Первое слово этого глубокого голоса: – Но короли не только подчиняются традициям – они их создают.
Первое слово – мне, в конце вечера, где нами друг другу не было сказано ни слова (он сидел и смотрел, как играют в карты, я – даже не смотрела): – Вы мне напоминаете Жорж Занд – у нее тоже были дети – и она тоже писала – и ей тоже так трудно жилось – на Майорке, когда не горели печи.
Сразу позвала. Пришел на другой день с утра – пошли бродить. Был голоден. Поделили и съели с ним на улице мой кусок хлеба.
Потом говорил: – Мне сразу все, все понравилось.
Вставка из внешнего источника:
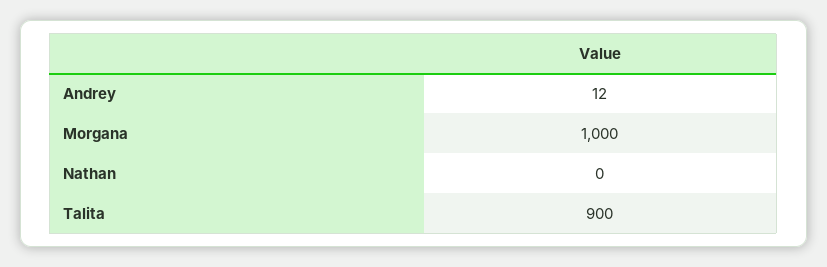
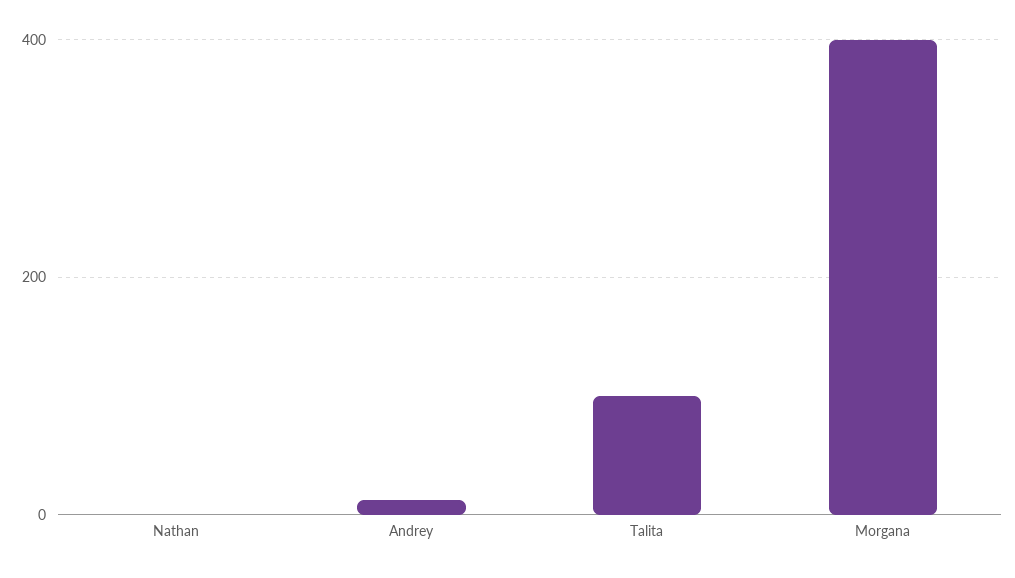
Morgana: 1000 -> 400
Talita: 900 -> 100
И что сразу позвали, не зная. И что сами сказали: завтра. Женщины этого никогда не делают: всегда – послезавтра, точно завтра они всегда очень заняты. И что дома не сидели – пошли. И что хлеб разломили пополам, и сами ели. Я в этом почувствовал – обряд.
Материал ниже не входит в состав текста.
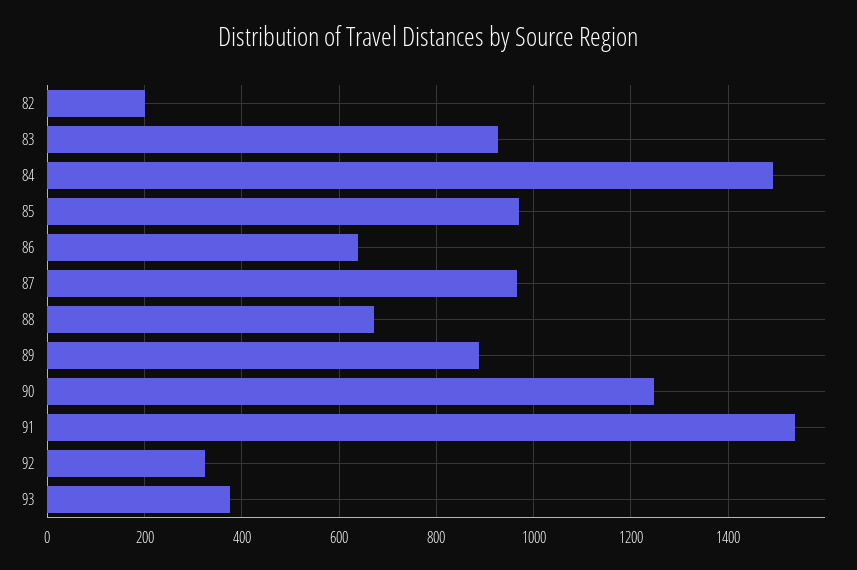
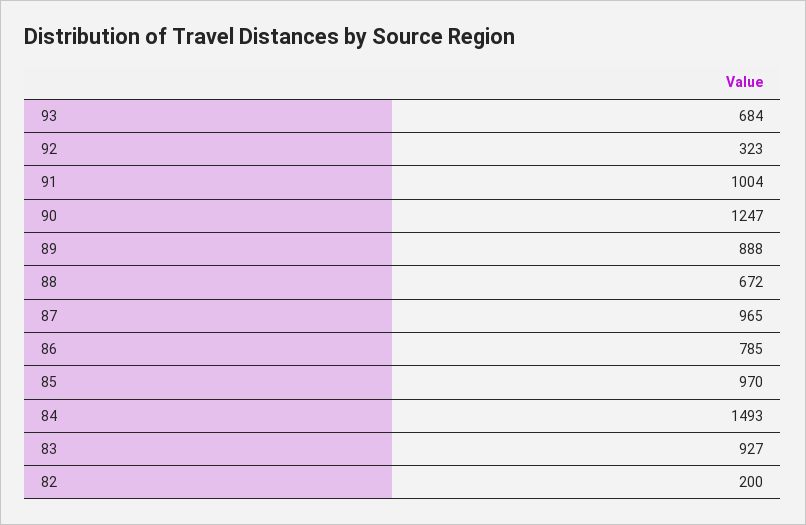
86: 640 -> 785
91: 1540 -> 1004
93: 380 -> 684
А потом, еще позже: – Вы мне тогда, у Зои Борисовны, напомнили польскую панночку: на вас была такая (беспомощно) – курточка, что ли? Дымчатая, бархатная, с опушкой. Словом, кунтуш? И посадка головы – немножко назад. И взгляд – немножко сверху. Я сразу в вас почувствовал – польскую кровь.
Стал ходить. Стал приходить часто – раза два в неделю сразу после спектакля, то есть после двенадцати. Сидели на разных концах рыжего дивана, даже так: он – в глубоком его углу, я – наискосок, на мелком, внешнем его краю. Разговор происходил по длинной диагонали, по самой долгой друг к другу дороге.
Темный. Глаза очень большие, но темные от ресниц, а сами – серые. Все лицо прямое, ни малейшей извилины, резцом. В лице та же прямота, что в фигуре: La t?te de son corps[210 - Просто – голова (фр.).]. Точно это лицо тоже было – стан. (Единственное не прямое во всем явлении – «косой» пробор, естественно прямей прямого.)
Зрительно – прямота, внутренне – прямость. Голоса, движений, в глаза-гляденья, рукопожатья. Все – одномысленно и по кратчайшей линии между двумя точками: им – и миром.
Прямость – и твердость. И даже – непреклонность. При полнейшей открытости – непроницаемость, не в смысле внутренней загадочности, таинственности, а в самом простом смысле: материала, из которого. Такого рукой не тронешь, а тронешь – ни до чего, кроме руки, не дотронешься, ничего в ней не затронешь. Поэтому бесполезно трогать. Совершенно, как со статуей, осязаемой, досягаемой, но – непроницаемой. В каком-то смысле – вещь без резонанса.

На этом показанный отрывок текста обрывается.